Population (2024 census)
- • Prefecture-level city: 3,926,500
- • Density: 184.01/km^{2} (476.60/sq mi)
- • Urban: 2,562,000
- • Urban density: 605.1/km^{2} (1,567/sq mi)
- • Metro: 1,604,700
- • Metro density: 382.8/km^{2} (991.4/sq mi)

GDP
- • Prefecture-level city: CN¥ 338.2 billion US$ 54.3 billion
- • Per capita: CN¥ 82,360 US$ 22,140
- Time zone: UTC+8 (China Standard)
- Postal codes: 443000
- Area code: 0717
- ISO 3166 code: CN-HB-05
- Licence plate prefixes: 鄂E
- Website: en.yichang.gov.cn

= Yichang =

Yichang (宜昌), alternatively romanized as Ichang, is a prefecture-level city located in western Hubei province, China. Yichang had a population of 3.92 million people at the 2022 census, making it the third most populous city in Hubei. The city is famous for the Three Gorges, the Three Gorges Dam and the Gezhouba Dam, all three of which are located in Yiling District, one of the city's districts.

==History==
Yichang was historically known as Yiling. In 278 BC, during the Warring States period, the Qin general Bai Qi set fire to Yiling. In 222 AD, Yichang was also the site of the Battle of Yiling during the Three Kingdoms Period.
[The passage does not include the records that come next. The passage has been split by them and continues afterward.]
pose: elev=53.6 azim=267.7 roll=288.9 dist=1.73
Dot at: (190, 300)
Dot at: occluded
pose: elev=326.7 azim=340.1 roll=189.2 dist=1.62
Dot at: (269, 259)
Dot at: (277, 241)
Yiling was renamed Yichang in 1735. Under the Qing Guangxu Emperor, Yichang was opened to foreign commerce as a trading port after the Qing and Great Britain agreed to the Chefoo Convention, which was signed by Sir Thomas Wade and Li Hongzhang in Chefoo on 21 August 1876. The imperial government set up a navigation company there and began building facilities. Since 1949, more than 50 wharves, with a total combined length of over 15 km, have been constructed at the port.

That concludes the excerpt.